What is required =
Each entry below should be returned exactly as is, with the pictures removed.

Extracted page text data
========

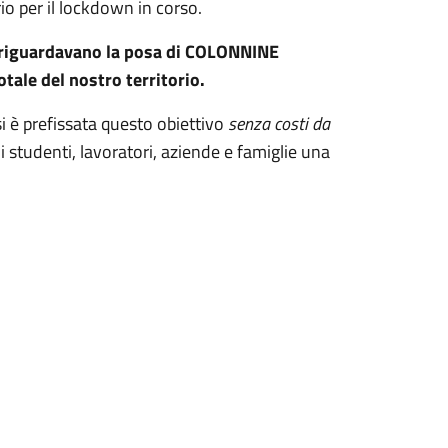
io per il lockdown in corso.
he riguardavano la posa di COLONNINE
tale del nostro territorio.
 è prefissata questo obiettivo
senza costi da
di studenti, lavoratori, aziende e famiglie una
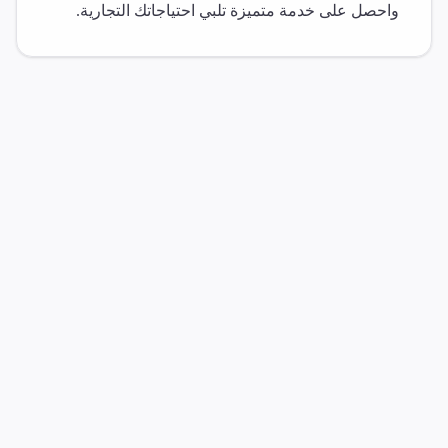
واحصل على خدمة متميزة تلبي احتياجاتك التجارية.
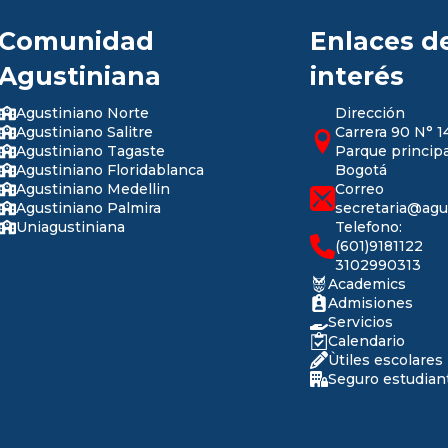
Comunidad
Enlaces d
Agustiniana
interés
Agustiniano Norte
Dirección
Agustiniano Salitre
Carrera 90 N° 1
Agustiniano Tagaste
Parque principa
Agustiniano Floridablanca
Bogotá
Agustiniano Medellin
Correo
Agustiniano Palmira
secretaria@agu
Uniagustiniana
Telefono:
(601)9181122
3102990313
Academics
Admisiones
Servicios
Calendario
Ùtiles escolares
Seguro estudiant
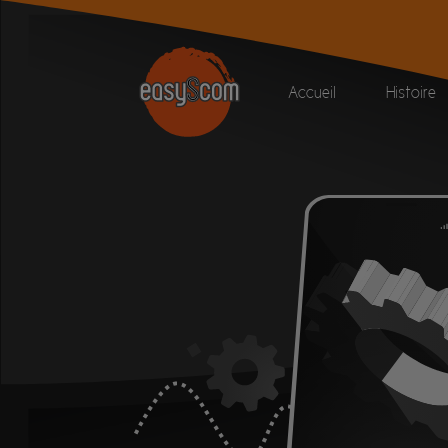
Accueil
Histoire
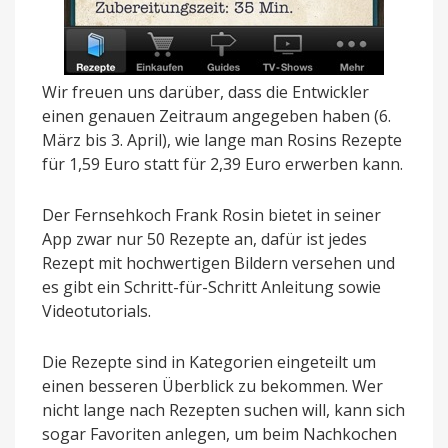
Wir freuen uns darüber, dass die Entwickler
einen genauen Zeitraum angegeben haben (6.
März bis 3. April), wie lange man Rosins Rezepte
für 1,59 Euro statt für 2,39 Euro erwerben kann.
Der Fernsehkoch Frank Rosin bietet in seiner
App zwar nur 50 Rezepte an, dafür ist jedes
Rezept mit hochwertigen Bildern versehen und
es gibt ein Schritt-für-Schritt Anleitung sowie
Videotutorials.
Die Rezepte sind in Kategorien eingeteilt um
einen besseren Überblick zu bekommen. Wer
nicht lange nach Rezepten suchen will, kann sich
sogar Favoriten anlegen, um beim Nachkochen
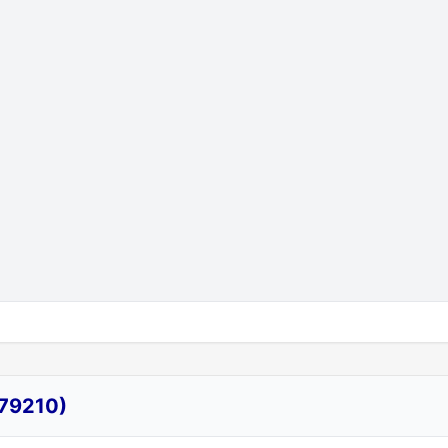
79210)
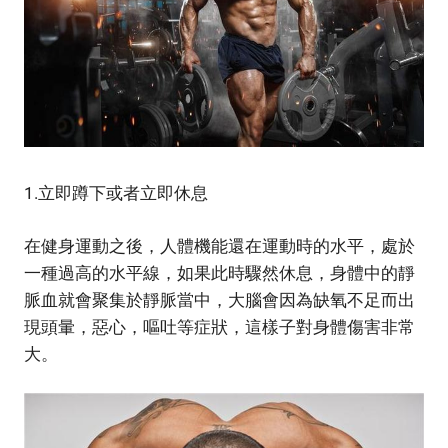
1.立即蹲下或者立即休息
在健身運動之後，人體機能還在運動時的水平，處於
一種過高的水平線，如果此時驟然休息，身體中的靜
脈血就會聚集於靜脈當中，大腦會因為缺氧不足而出
現頭暈，惡心，嘔吐等症狀，這樣子對身體傷害非常
大。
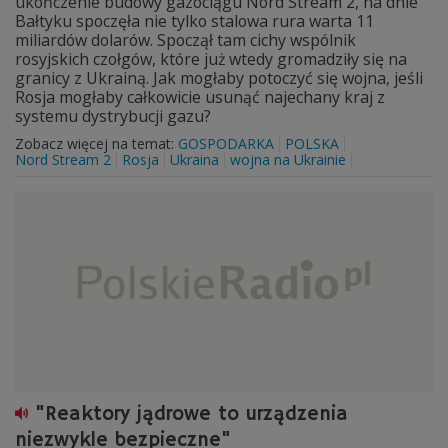
ukończenie budowy gazociągu Nord Stream 2, na dnie
Bałtyku spoczęła nie tylko stalowa rura warta 11
miliardów dolarów. Spoczął tam cichy wspólnik
rosyjskich czołgów, które już wtedy gromadziły się na
granicy z Ukrainą. Jak mogłaby potoczyć się wojna, jeśli
Rosja mogłaby całkowicie usunąć najechany kraj z
systemu dystrybucji gazu?
Zobacz więcej na temat:
GOSPODARKA
POLSKA
Nord Stream 2
Rosja
Ukraina
wojna na Ukrainie
"Reaktory jądrowe to urządzenia
niezwykle bezpieczne"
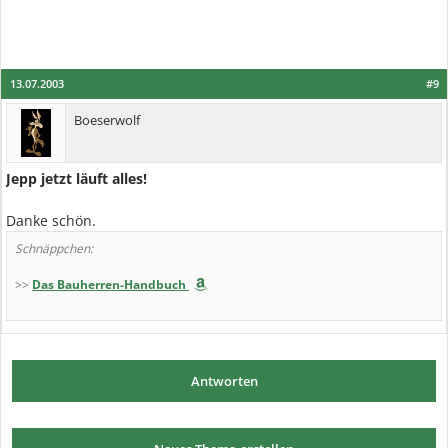
13.07.2003
#9
Boeserwolf
Jepp jetzt läuft alles!
Danke schön.
Schnäppchen:
>>
Das Bauherren-Handbuch
Antworten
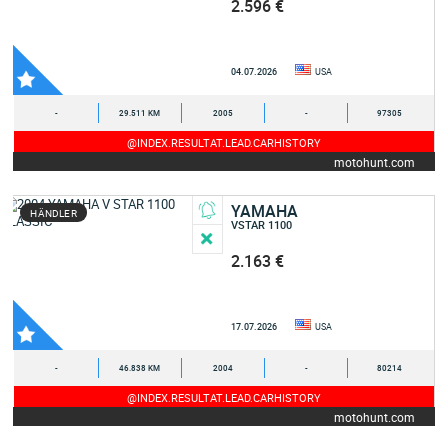
2.596 €
04.07.2026
USA
-
29.511 KM
2005
-
97305
@INDEX.RESULTAT.LEAD.CARHISTORY
motohunt.com
YAMAHA
HÄNDLER
VSTAR 1100
2.163 €
17.07.2026
USA
-
46.838 KM
2004
-
80214
@INDEX.RESULTAT.LEAD.CARHISTORY
motohunt.com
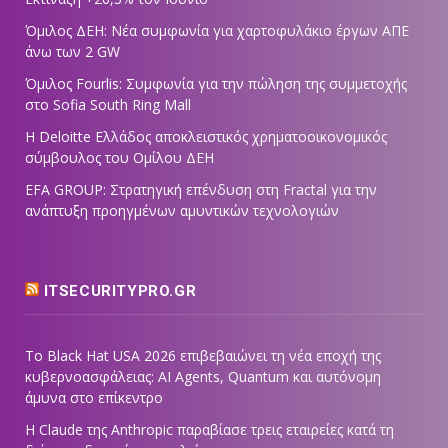
Όμιλος ΔΕΗ: Νέα συμφωνία για χαρτοφυλάκιο έργων ΑΠΕ
άνω των 2 GW
Όμιλος Fourlis: Συμφωνία για την πώληση της συμμετοχής
στο Sofia South Ring Mall
Η Deloitte Ελλάδος αποκλειστικός χρηματοοικονομικός
σύμβουλος του Ομίλου ΔΕΗ
EFA GROUP: Στρατηγική επένδυση στη Fractal για την
ανάπτυξη προηγμένων αμυντικών τεχνολογιών
ITSECURITYPRO.GR
Το Black Hat USA 2026 επιβεβαιώνει τη νέα εποχή της
κυβερνοασφάλειας: AI Agents, Quantum και αυτόνομη
άμυνα στο επίκεντρο
Η Claude της Anthropic παραβίασε τρεις εταιρείες κατά τη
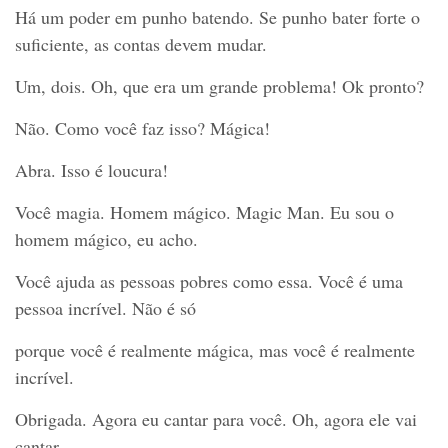
Há um poder em punho batendo. Se punho bater forte o
suficiente, as contas devem mudar.
Um, dois. Oh, que era um grande problema! Ok pronto?
Não. Como você faz isso? Mágica!
Abra. Isso é loucura!
Você magia. Homem mágico. Magic Man. Eu sou o
homem mágico, eu acho.
Você ajuda as pessoas pobres como essa. Você é uma
pessoa incrível. Não é só
porque você é realmente mágica, mas você é realmente
incrível.
Obrigada. Agora eu cantar para você. Oh, agora ele vai
cantar.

========

Final answer =
io per il lockdown in corso.
he riguardavano la posa di COLONNINE
tale del nostro territorio.
 è prefissata questo obiettivo
senza costi da
di studenti, lavoratori, aziende e famiglie una
واحصل على خدمة متميزة تلبي احتياجاتك التجارية.
Comunidad
Enlaces d
Agustiniana
interés
Agustiniano Norte
Dirección
Agustiniano Salitre
Carrera 90 N° 1
Agustiniano Tagaste
Parque principa
Agustiniano Floridablanca
Bogotá
Agustiniano Medellin
Correo
Agustiniano Palmira
secretaria@agu
Uniagustiniana
Telefono:
(601)9181122
3102990313
Academics
Admisiones
Servicios
Calendario
Ùtiles escolares
Seguro estudiant
Accueil
Histoire
Wir freuen uns darüber, dass die Entwickler
einen genauen Zeitraum angegeben haben (6.
März bis 3. April), wie lange man Rosins Rezepte
für 1,59 Euro statt für 2,39 Euro erwerben kann.
Der Fernsehkoch Frank Rosin bietet in seiner
App zwar nur 50 Rezepte an, dafür ist jedes
Rezept mit hochwertigen Bildern versehen und
es gibt ein Schritt-für-Schritt Anleitung sowie
Videotutorials.
Die Rezepte sind in Kategorien eingeteilt um
einen besseren Überblick zu bekommen. Wer
nicht lange nach Rezepten suchen will, kann sich
sogar Favoriten anlegen, um beim Nachkochen
79210)
1.立即蹲下或者立即休息
在健身運動之後，人體機能還在運動時的水平，處於
一種過高的水平線，如果此時驟然休息，身體中的靜
脈血就會聚集於靜脈當中，大腦會因為缺氧不足而出
現頭暈，惡心，嘔吐等症狀，這樣子對身體傷害非常
大。
ukończenie budowy gazociągu Nord Stream 2, na dnie
Bałtyku spoczęła nie tylko stalowa rura warta 11
miliardów dolarów. Spoczął tam cichy wspólnik
rosyjskich czołgów, które już wtedy gromadziły się na
granicy z Ukrainą. Jak mogłaby potoczyć się wojna, jeśli
Rosja mogłaby całkowicie usunąć najechany kraj z
systemu dystrybucji gazu?
Zobacz więcej na temat:
GOSPODARKA
POLSKA
Nord Stream 2
Rosja
Ukraina
wojna na Ukrainie
"Reaktory jądrowe to urządzenia
niezwykle bezpieczne"
13.07.2003
#9
Boeserwolf
Jepp jetzt läuft alles!
Danke schön.
Schnäppchen:
>>
Das Bauherren-Handbuch
Antworten
2.596 €
04.07.2026
USA
-
29.511 KM
2005
-
97305
@INDEX.RESULTAT.LEAD.CARHISTORY
motohunt.com
YAMAHA
HÄNDLER
VSTAR 1100
2.163 €
17.07.2026
USA
-
46.838 KM
2004
-
80214
@INDEX.RESULTAT.LEAD.CARHISTORY
motohunt.com
Όμιλος ΔΕΗ: Νέα συμφωνία για χαρτοφυλάκιο έργων ΑΠΕ
άνω των 2 GW
Όμιλος Fourlis: Συμφωνία για την πώληση της συμμετοχής
στο Sofia South Ring Mall
Η Deloitte Ελλάδος αποκλειστικός χρηματοοικονομικός
σύμβουλος του Ομίλου ΔΕΗ
EFA GROUP: Στρατηγική επένδυση στη Fractal για την
ανάπτυξη προηγμένων αμυντικών τεχνολογιών
ITSECURITYPRO.GR
Το Black Hat USA 2026 επιβεβαιώνει τη νέα εποχή της
κυβερνοασφάλειας: AI Agents, Quantum και αυτόνομη
άμυνα στο επίκεντρο
Η Claude της Anthropic παραβίασε τρεις εταιρείες κατά τη
Há um poder em punho batendo. Se punho bater forte o
suficiente, as contas devem mudar.
Um, dois. Oh, que era um grande problema! Ok pronto?
Não. Como você faz isso? Mágica!
Abra. Isso é loucura!
Você magia. Homem mágico. Magic Man. Eu sou o
homem mágico, eu acho.
Você ajuda as pessoas pobres como essa. Você é uma
pessoa incrível. Não é só
porque você é realmente mágica, mas você é realmente
incrível.
Obrigada. Agora eu cantar para você. Oh, agora ele vai
cantar.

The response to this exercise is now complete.